* **Task brief**
Only the count is wanted here: how many lines of the entries hold the string "evenodd"?

[Record excerpts Boundary: Start]

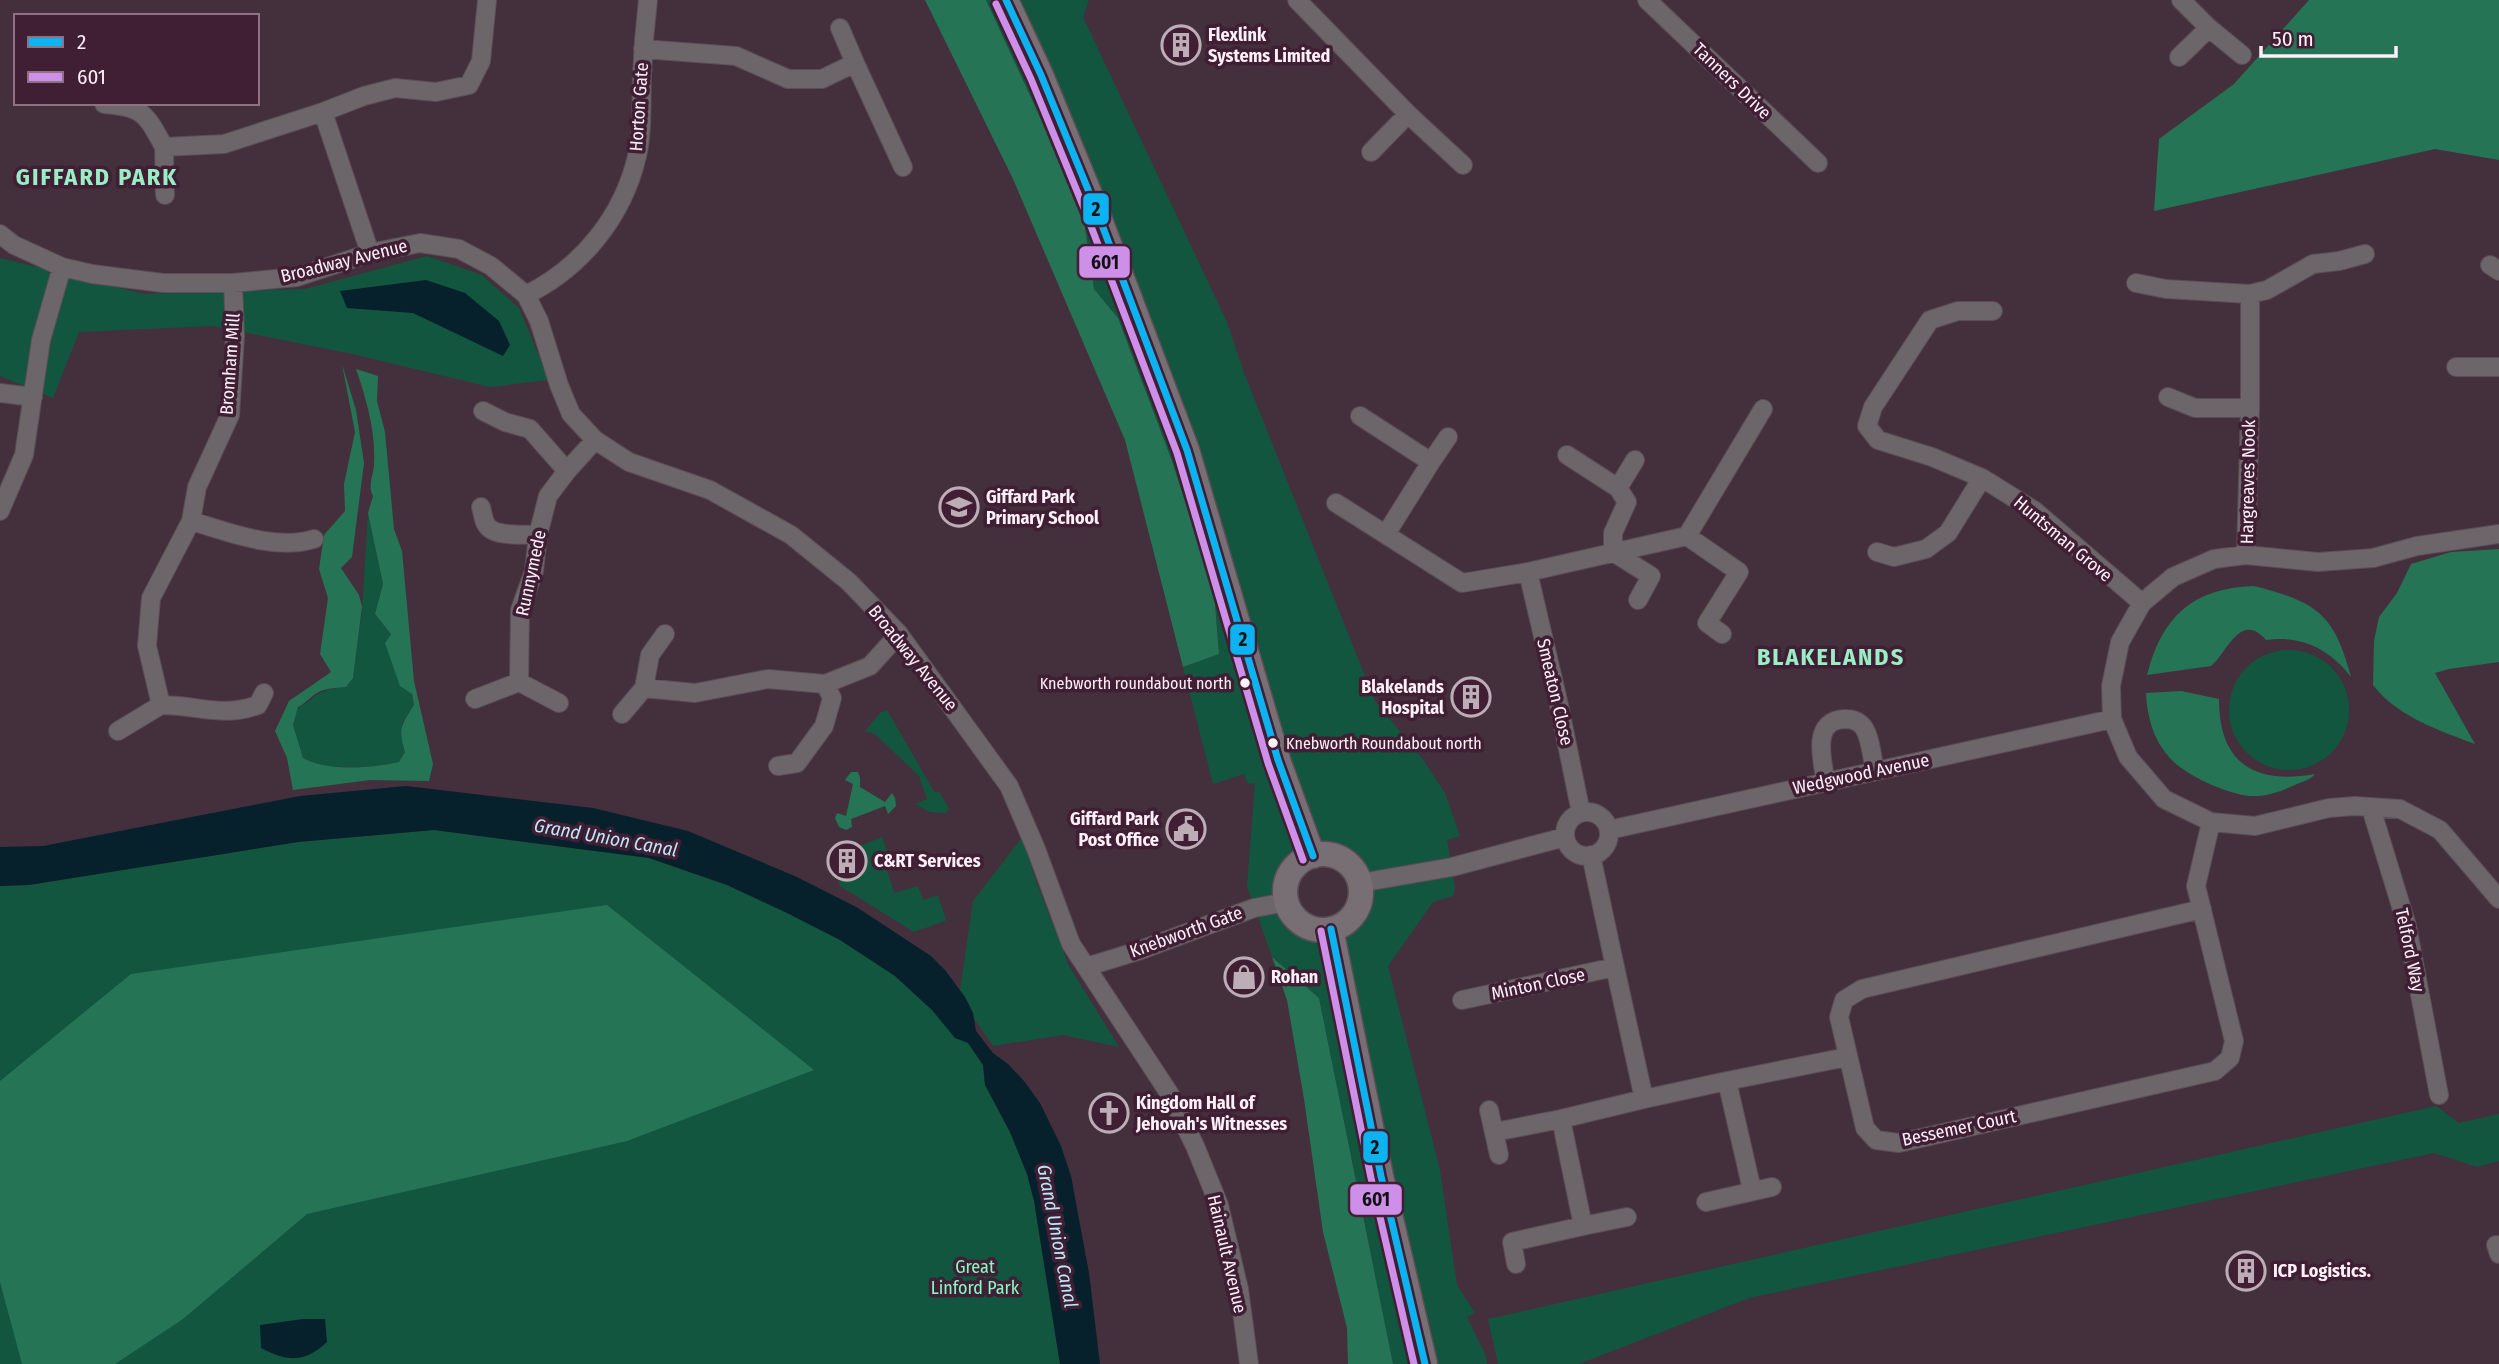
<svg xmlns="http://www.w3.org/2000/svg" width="2499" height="1364" viewBox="0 0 2499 1364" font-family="'Fira Sans Condensed',sans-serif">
<rect width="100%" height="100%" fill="#43303c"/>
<path fill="#12563f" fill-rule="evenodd" d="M986,0H1089L1083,17L1227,322L1244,373L1375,701L1424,761L1445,793L1460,836L1447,840L1455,888L1453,896L1433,902L1388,966L1440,1170L1457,1285L1475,1313L1467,1317L1486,1356L1487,1364H1393L1319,998L1272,957L1247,886L1255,783L1248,784L1244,774L1213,784L1183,667L1219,654L1214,592L1172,461L1118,318L1094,289L1085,227L1039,115ZM1323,855C1374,862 1372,929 1323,930C1310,930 1299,923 1291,913C1281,897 1285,871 1303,861C1308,857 1317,856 1323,855Z
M427,256L482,275L519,308L549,380L490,387L352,354L213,326L79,332L53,398L0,376V258L144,294L305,289Z
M368,513L383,584L375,614L391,634L385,643C393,664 410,683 414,705L402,723L405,752L399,762C370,768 329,772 303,758C298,744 288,724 297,710C300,705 306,704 310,700C321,690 330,689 346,687L353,678L362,612Z
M2229 710a60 60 0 1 1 120 0a60 60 0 1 1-120 0Z
M887,710L935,793L939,791L949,809L946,813L930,812L915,804L927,799L919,776L875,734L865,731L880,713Z
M434,830L649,858L727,885L787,913L840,940L895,976L932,1010L955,1037L968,1043L983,1065L985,1085L1010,1132L1027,1174L1034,1201L1060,1364H0V886L29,885L298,842Z
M1023,836L1033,873L1068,964L1119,1047L1063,1035L993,1046L959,997L973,901Z
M882,837L888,854L886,867L894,893L918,886L923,900L938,895L946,920L970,912L914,932L840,886L838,882L846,879L844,872L859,867L853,849Z
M2436,1106L2459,1123L2499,1114V1161L2477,1167L2434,1153L1749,1298L1579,1364H1498L1488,1319Z"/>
<path fill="#267456" d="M925,0H986L1039,115L1085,227L1094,289L1118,318L1172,461L1214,592L1219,654L1183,667L1125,440L1013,179Z
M2309,0H2499V160L2435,149L2154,211L2159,139L2234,84Z
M342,364L356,410L364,463L352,557L341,568L359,595L362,607L353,678L346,687C336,688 325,688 317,693C310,697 306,703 298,707L293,725L303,758C329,772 371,768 399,762L405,752C398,729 401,725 414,705L412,694L400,686L385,643L391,634L375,614L383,584L368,513L373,496C367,485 374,475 374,464C376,432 366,398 356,369L378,376L377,401L385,432L394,529L402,551L414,681L433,764L429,781L370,780L293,790L287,758L275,731L289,701L331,672L320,654L328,598L319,569L324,535L345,511L344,484L355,432Z
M2499,549V662L2449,669L2435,673L2475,744C2438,730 2398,717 2373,685L2374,641L2379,617L2397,593L2411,564L2451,552Z
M2254,586C2316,602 2334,613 2351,677C2330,649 2301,635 2266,640C2240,610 2226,655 2211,666L2147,675C2162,616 2193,588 2254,586Z
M2181,691L2219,699C2219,763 2254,785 2315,774C2310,780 2304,781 2297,784C2282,791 2267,797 2250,796C2227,794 2184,775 2169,757C2153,739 2147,716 2146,693Z
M851,772H858L860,778V787L885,802L892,793L895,798L896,806L888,814L885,806L851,819L852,827L846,830L839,827L835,818L837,813L846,816L853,784L845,780Z
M607,905L814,1070L627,1141L307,1214L183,1319L115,1364H22L0,1282V1081L131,974Z
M1272,957L1319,998L1393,1364H1348L1347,1328L1323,1232L1304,1099L1287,1000Z"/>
<path fill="#06212b" d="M426,280L465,293L499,321L510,345L503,356L413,313L347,308L340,291Z
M406,786L593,808L688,831L797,877L858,908L931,956L945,970L965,997L973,1013L976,1031L993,1053L1008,1064L1024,1081L1040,1103L1061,1146L1071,1176L1089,1273L1100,1364H1060L1034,1201L1027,1174L1010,1132L985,1085L983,1065L968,1043L955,1038L932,1010L895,976L840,940L787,913L727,885L649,858L434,830L298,842L29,885L0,886V847L43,846L300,796Z
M303,1319H325L327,1342C305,1363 287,1362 261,1348L260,1325Z"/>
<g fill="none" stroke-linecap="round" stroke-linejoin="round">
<g stroke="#5b4d55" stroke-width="20">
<path id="street" d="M1297,0L1408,114L1463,165
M1647,0L1818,163
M840,28L855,63
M2209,28L2242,55
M643,49L736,56L788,79H822L855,63L903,167
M2179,57L2209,28L2181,0
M104,104C144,107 146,114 164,147L224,144L323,112
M164,147L165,195
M1371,152L1408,114
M0,234L14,245L62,267L92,274L163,283H233L297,277L370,253L420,243L459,249L491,266L526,295L539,321L559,385L571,414L595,440L629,462L710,490L791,535L849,582L899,634L1009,786L1036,849L1071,944L1169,1093L1195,1146L1219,1205L1239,1289L1249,1364
M370,253L323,112L364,96L395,88L436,92L469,85L481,61L487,0
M2490,265L2499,271
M2136,283L2166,289L2250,294
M526,295C581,268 623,217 637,156C643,131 641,102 642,75C643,50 645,25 648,0
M2456,367H2499
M0,393L33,397
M2168,397L2195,408H2250V294L2267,290L2313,264L2339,261L2365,254
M483,411L505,422L530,429L567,471
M1360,416L1431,462L1386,534
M1567,455L1618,488L1635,460
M1431,462L1448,437
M1982,478L2035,511L2142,603
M1618,488L1627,502L1613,533V552L1651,576L1638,600
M1336,503L1462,583L1528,572
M481,507C483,513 483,523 489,528C499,537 525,534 538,535
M0,511L24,455L41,340L62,267
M191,521C229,532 275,551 314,539
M1687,536L1763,409
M1877,552L1894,557L1926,549L1948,533L1982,478L1932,457L1878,440L1867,426L1873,407L1930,320L1958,311H1993
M2246,555L2250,408
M519,682L559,703
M644,688L650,655L665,634
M475,699L519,682L520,610L534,571L538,535L548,496L567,471L595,440
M161,705C198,705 222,718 258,705L264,693
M622,714L644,688L695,693L768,679L825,684L870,666L899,634
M2112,719L2111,686L2120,642L2142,603L2173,577L2214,559L2246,555L2318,562L2373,558L2417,546L2499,534
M118,731L161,705L147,646L151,598L191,521L197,487L230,415L235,336L233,283
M778,766L797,763L824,726L832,698L825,684
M1826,782C1822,760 1811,720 1845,719C1853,719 1860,722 1864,728C1871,739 1872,758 1875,771
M2371,808L2407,926L2439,1095
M1565 834a22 22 0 1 1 44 0a22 22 0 1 1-44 0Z
M1581,813L1559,705L1528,572L1687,536L1739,572L1707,623L1722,634
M1609,830L2112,719L2128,757L2164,799L2211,822L2255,826L2329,808L2355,806L2400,809L2440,830L2499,899
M1591,855L1615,967
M1360,883L1452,867L1565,837
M2202,909L1862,989L1844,1000L1839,1017L1865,1128L1876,1140L1899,1143L2215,1071L2230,1058L2234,1041L2196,886L2211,822
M1086,967L1138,951L1254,908L1287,902
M1462,1000L1615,967L1644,1099L1561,1119L1583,1226L1512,1242L1516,1264
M1727,1081L1847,1057
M1644,1099L1727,1081L1752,1190
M1489,1110L1499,1155
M1495,1132L1561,1119
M1706,1202L1772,1187
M1583,1226L1627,1217
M2496,1245L2499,1254"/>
</g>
<g stroke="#5b4d55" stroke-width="27">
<path id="secondary" d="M1006,0L1041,75L1096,209L1187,450L1278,760L1313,856
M1285 892a38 38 0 1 1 76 0a38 38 0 1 1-76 0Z
M1331,929L1381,1176L1425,1364"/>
</g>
<use href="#street" stroke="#6c6569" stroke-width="18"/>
<use href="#secondary" stroke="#786f74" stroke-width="24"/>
<g stroke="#401e34" stroke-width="12">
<path id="bus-1" d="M1006,0L1041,75L1096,209L1187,450L1278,760L1313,856
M1331,929L1381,1176L1425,1364"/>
</g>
<g stroke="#401e34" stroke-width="12">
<path id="bus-2" d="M996,4L1031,79L1086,213L1177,453L1268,763L1303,860
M1321,931L1371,1178L1414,1364"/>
</g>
<use href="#bus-1" stroke="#0db2f1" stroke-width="7"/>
<use href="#bus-2" stroke="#ce8fe9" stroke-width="7"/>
</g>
<defs>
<g id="building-ring" transform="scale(2.0125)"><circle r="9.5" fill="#401e34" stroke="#bdadb6" stroke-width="1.5"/><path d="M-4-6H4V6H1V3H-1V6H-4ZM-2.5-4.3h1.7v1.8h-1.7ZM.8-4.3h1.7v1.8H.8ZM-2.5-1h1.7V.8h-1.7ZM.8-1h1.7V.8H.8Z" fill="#bdadb6"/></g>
<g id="school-ring" transform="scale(2.0125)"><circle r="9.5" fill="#401e34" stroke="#bdadb6" stroke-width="1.5"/><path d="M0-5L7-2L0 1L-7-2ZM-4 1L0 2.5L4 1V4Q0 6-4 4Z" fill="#bdadb6"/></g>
<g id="civic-ring" transform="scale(2.0125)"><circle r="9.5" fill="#401e34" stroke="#bdadb6" stroke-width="1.5"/><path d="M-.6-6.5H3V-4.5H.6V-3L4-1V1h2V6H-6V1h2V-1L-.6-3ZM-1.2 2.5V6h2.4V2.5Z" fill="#bdadb6"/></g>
<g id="shop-ring" transform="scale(2.0125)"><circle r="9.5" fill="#401e34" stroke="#bdadb6" stroke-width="1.5"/><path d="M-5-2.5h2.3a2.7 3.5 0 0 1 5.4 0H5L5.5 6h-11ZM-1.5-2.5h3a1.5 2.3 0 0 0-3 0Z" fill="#bdadb6"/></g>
<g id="church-ring" transform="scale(2.0125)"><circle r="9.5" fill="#401e34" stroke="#bdadb6" stroke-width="1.5"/><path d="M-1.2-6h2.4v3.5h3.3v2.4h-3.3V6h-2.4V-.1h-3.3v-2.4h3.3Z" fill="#bdadb6"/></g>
</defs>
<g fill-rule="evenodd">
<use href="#building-ring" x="1181" y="45"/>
<use href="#school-ring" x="959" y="507"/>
<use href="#building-ring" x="1471" y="697"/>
<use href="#civic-ring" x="1186" y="829"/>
<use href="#building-ring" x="847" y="861"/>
<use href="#shop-ring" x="1244" y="977"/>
<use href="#church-ring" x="1109" y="1113"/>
<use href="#building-ring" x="2246" y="1271"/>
</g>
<g fill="#fef0f8" stroke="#401e34" stroke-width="2.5">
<circle cx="1245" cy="683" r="6"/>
<circle cx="1273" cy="743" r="6"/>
</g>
<g text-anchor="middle" stroke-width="7" stroke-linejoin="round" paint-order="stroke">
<g font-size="16" fill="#fef0f8" stroke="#401e34" text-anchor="end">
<text x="1232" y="689">Knebworth roundabout north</text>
<text x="1286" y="749" text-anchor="start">Knebworth Roundabout north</text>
</g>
<g font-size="18" font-weight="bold" fill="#fef0f8" stroke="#401e34" text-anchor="start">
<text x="1208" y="41">Flexlink<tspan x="1208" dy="21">Systems Limited</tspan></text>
<text x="986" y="503">Giffard Park<tspan x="986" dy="21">Primary School</tspan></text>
<text x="1444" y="693" text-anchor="end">Blakelands<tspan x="1444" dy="21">Hospital</tspan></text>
<text x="1159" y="825" text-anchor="end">Giffard Park<tspan x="1159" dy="21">Post Office</tspan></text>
<text x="874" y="867">C&amp;RT Services</text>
<text x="1271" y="983">Rohan</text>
<text x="1136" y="1109">Kingdom Hall of<tspan x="1136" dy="21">Jehovah's Witnesses</tspan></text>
<text x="2273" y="1277">ICP Logistics.</text>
</g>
<g font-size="18" fill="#fef0f8" stroke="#401e34">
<text transform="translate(1732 81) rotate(44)" y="6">Tanners Drive</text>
<text transform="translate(639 107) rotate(-86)" y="6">Horton Gate</text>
<text transform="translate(344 261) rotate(-14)" y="6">Broadway Avenue</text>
<text transform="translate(230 364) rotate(-86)" y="6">Bromham Mill</text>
<text transform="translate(2248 482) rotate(-89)" y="6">Hargreaves Nook</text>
<text transform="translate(2063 539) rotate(40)" y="6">Huntsman Grove</text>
<text transform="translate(531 573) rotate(-78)" y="6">Runnymede</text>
<text transform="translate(913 658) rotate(51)" y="6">Broadway Avenue</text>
<text transform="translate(1555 692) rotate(77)" y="6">Smeaton Close</text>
<text transform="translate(1861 774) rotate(-12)" y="6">Wedgwood Avenue</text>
<text transform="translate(1186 932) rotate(-20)" y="6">Knebworth Gate</text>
<text transform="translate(2410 950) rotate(78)" y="6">Telford Way</text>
<text transform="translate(1538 984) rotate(-12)" y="6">Minton Close</text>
<text transform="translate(1959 1128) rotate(-12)" y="6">Bessemer Court</text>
<text transform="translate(1227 1254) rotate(77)" y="6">Hainault Avenue</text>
</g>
<g font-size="18" fill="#84fbc4" stroke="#401e34">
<text x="975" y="1273">Great<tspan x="975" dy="21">Linford Park</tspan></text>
</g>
<g font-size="19" font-style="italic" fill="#bae9fa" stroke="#401e34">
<text transform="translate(606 837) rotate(10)" y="7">Grand Union Canal</text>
<text transform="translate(1058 1236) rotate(79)" y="7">Grand Union Canal</text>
</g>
<g font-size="24" font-weight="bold" letter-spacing="2" fill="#9aeec5" stroke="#401e34">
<text x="97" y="185">GIFFARD PARK</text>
<text x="1831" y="665">BLAKELANDS</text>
</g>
</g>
<g stroke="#401e34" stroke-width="2.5">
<rect x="1082" y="192" width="28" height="34" rx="7" fill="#0db2f1"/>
<rect x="1078" y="245" width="53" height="34" rx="7" fill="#ce8fe9"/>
<rect x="1229" y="623" width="27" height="33" rx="7" fill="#0db2f1"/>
<rect x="1362" y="1130" width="27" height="34" rx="7" fill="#0db2f1"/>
<rect x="1349" y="1183" width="54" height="33" rx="7" fill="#ce8fe9"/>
</g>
<g font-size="19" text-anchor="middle" font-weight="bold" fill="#111">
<text x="1096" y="216">2</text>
<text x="1105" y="269">601</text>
<text x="1243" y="646">2</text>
<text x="1375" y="1154">2</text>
<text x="1376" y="1206">601</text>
</g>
<rect x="14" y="14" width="245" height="91" fill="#401e34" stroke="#8c7282" stroke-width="2"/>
<rect x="28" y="37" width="35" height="10" fill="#0db2f1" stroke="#8c7282" stroke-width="2"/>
<text x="77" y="49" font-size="21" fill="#fef0f8">2</text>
<rect x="28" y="72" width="35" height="10" fill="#ce8fe9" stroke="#8c7282" stroke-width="2"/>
<text x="77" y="84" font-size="21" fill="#fef0f8">601</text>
<path d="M2261 46v10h135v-10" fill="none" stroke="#fef0f8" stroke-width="3.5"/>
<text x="2272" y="46" font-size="21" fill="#fef0f8" stroke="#401e34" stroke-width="5" paint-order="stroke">50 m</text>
</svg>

[Record excerpts Boundary: End]

* **Answer for this exercise**
2